L'iter giudiziario. Il gip distrettuale di Catanzaro (Tiziana Macrì ) aveva applicato la misura cautelare della custodia in carcere, confermata anche dal Tribunale del Riesame di Catanzaro a cui si era rivolta la difesa per chiedere l’annullamento dell’ordinanza. Contro decisione del Riesame è stati quindi proposto il ricorso per Cassazione che ieri è stato discusso dall'avvocato Giuseppe Bagnato dinanzi alla Prima sezione penale.  In particolare sono stati discussi quattro motivi di ricorso afferenti problemi di inutilizzabilità delle intercettazioni, mancata convergenza delle dichiarazioni dei collaboratori di giustizia, nonché problemi tecnici di motivazione relativi alla carenza contraddittorietà ed apparenza della stessa.  La suprema Corte con la sentenza emessa ieri sera ha annullato l’ordinanza del riesame disponendo un nuovo giudizio che si dovrà tenere di nuovo presso il medesimo Tribunale del riesame che dovrà rivalutare la vicenda.

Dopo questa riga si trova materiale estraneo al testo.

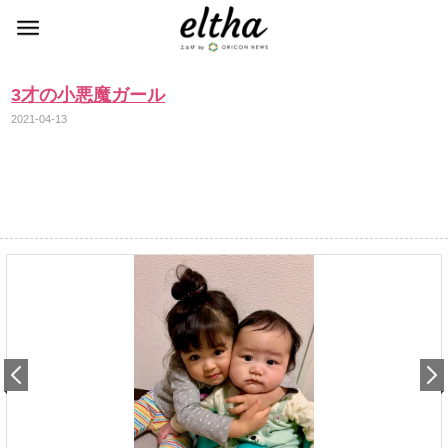
3才の小悪魔ガール
2021-04-13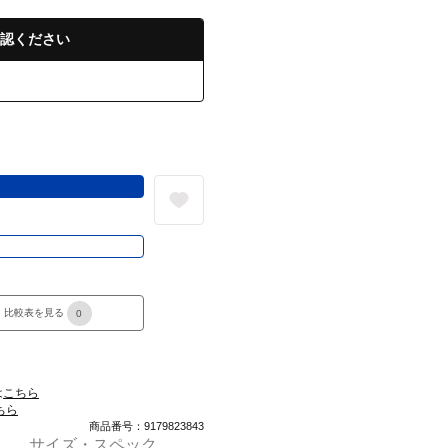
認ください
る
き
比較表を見る
0
は
こちら
ちら
商品番号：9179823843
サイズ・スペック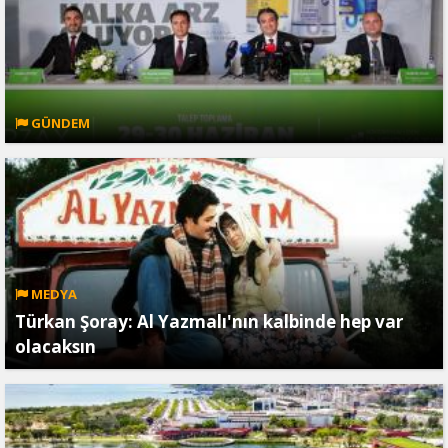
GÜNDEM
MEDYA
Türkan Şoray: Al Yazmalı'nın kalbinde hep var
olacaksın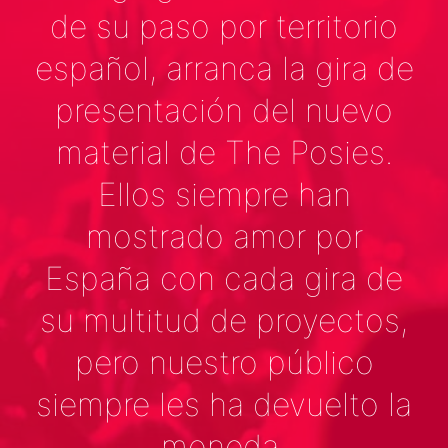
de su paso por territorio
español, arranca la gira de
presentación del nuevo
material de The Posies.
Ellos siempre han
mostrado amor por
España con cada gira de
su multitud de proyectos,
pero nuestro público
siempre les ha devuelto la
moneda.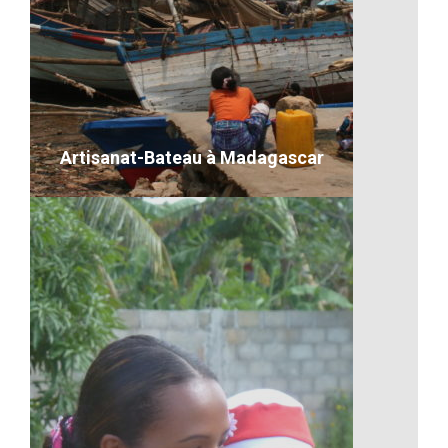
Le marché malgache
VOIR LE DÉTAIL
Artisanat-Bateau à Madagascar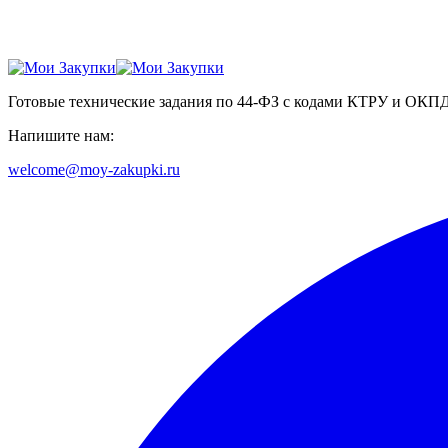
Готовые технические задания по 44-ФЗ с кодами КТРУ и ОКП
Напишите нам:
welcome@moy-zakupki.ru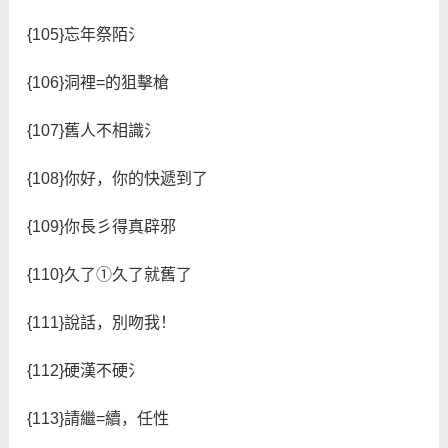
{105}忘年祭陌氵
{106}洞裡=的狙擊槍
{107}舊人不相識氵
{108}你好，你的快遞到了
{109}你長彡得真辟邪
{110}久了①久了就舊了
{111}說話，別吻我！
{112}硬漢不硬氵
{113}請繼=續，任性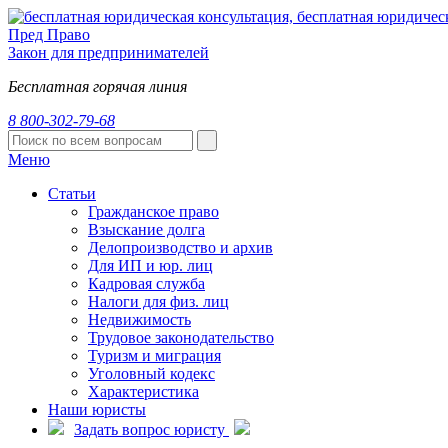
Пред
Право
Закон для предпринимателей
Бесплатная горячая линия
8 800-302-79-68
Меню
Статьи
Гражданское право
Взыскание долга
Делопроизводство и архив
Для ИП и юр. лиц
Кадровая служба
Налоги для физ. лиц
Недвижимость
Трудовое законодательство
Туризм и миграция
Уголовный кодекс
Характеристика
Наши юристы
Задать вопрос юристу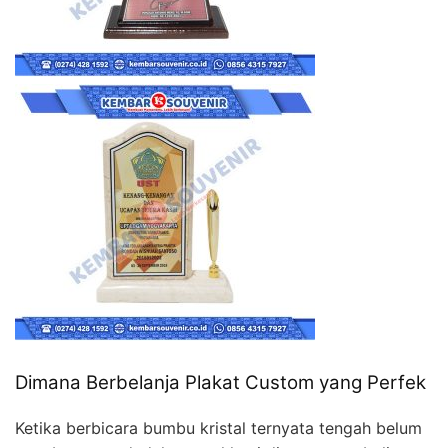
Dimana Berbelanja Plakat Custom yang Perfek
Ketika berbicara bumbu kristal ternyata tengah belum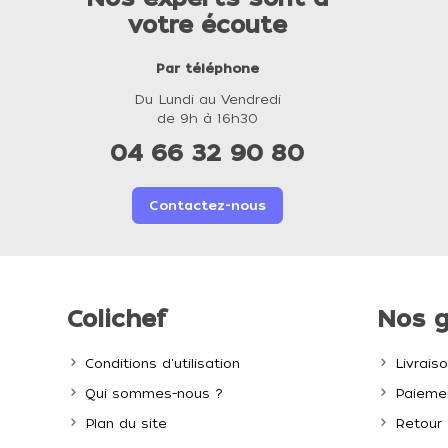
votre écoute
Par téléphone
Du Lundi au Vendredi
de 9h à 16h30
04 66 32 90 80
Contactez-nous
Colichef
Nos g
Conditions d'utilisation
Livrais
Qui sommes-nous ?
Paiemen
Plan du site
Retour 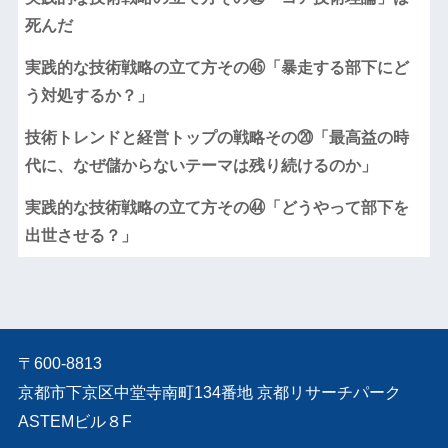
死んだ
実践的な技術戦略の立て方その㊺「暴走する部下にど
う対処するか？」
技術トレンドと経営トップの戦略その⑳「最高益の時
代に、なぜ儲からないテーマは残り続けるのか」
実践的な技術戦略の立て方その㊹「どうやって部下を
出世させる？」
〒600-8813
京都市下京区中堂寺南町134番地 京都リサーチパーク
ASTEMビル８F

La posizione del presunto killer. Con sentenza di ieri sera è stata annullata anche l’ordinanza nei confronti di Antonio Prenesti, alias "Mussu Stortu), difeso dagli avvocati Salvatore Staiano e Francesco Sabatino, che hanno evidenziato la genericità delle dichiarazioni dei collaboratori di giustizia e la mancanza di convergenza rispetto ad una condotta specifica attribuibile al ricorrente. Proprio la posizione di Prenesti era quella più gravata essendo ritenuto appartenente al clan Mancuso. Ad accusarlo vi erano le dichiarazioni dei collaboratori di giustizia Giuseppe Giampà, Andrea Mantella ed Emanuele Mancuso. Per l'accusa è l'esecutore materiale dell'omicidio e del tentato omicidio. E' stato dichiarato inammissibile il ricorso della Procura di Catanzaro contro la scarcerazione di Domenico Polito, difeso dall'avvocato Enzo Galeota.  Accorinti e Prenesti rimangono detenuti in attesa della decisione del Riesame che avverrà dopo il deposito delle motivazioni della Suprema Corte.  Per quanto riguarda la posizione di Giuseppe Accorinti, l'avvocato Giuseppe Bagnato ha insisto sulle argomentazioni della difesa e sul ricorso, predisposto insieme al collega Francesco Sabatino, segnalando l’assenza di dichiarazioni specifiche rispetto alla posizione del proprio assistito.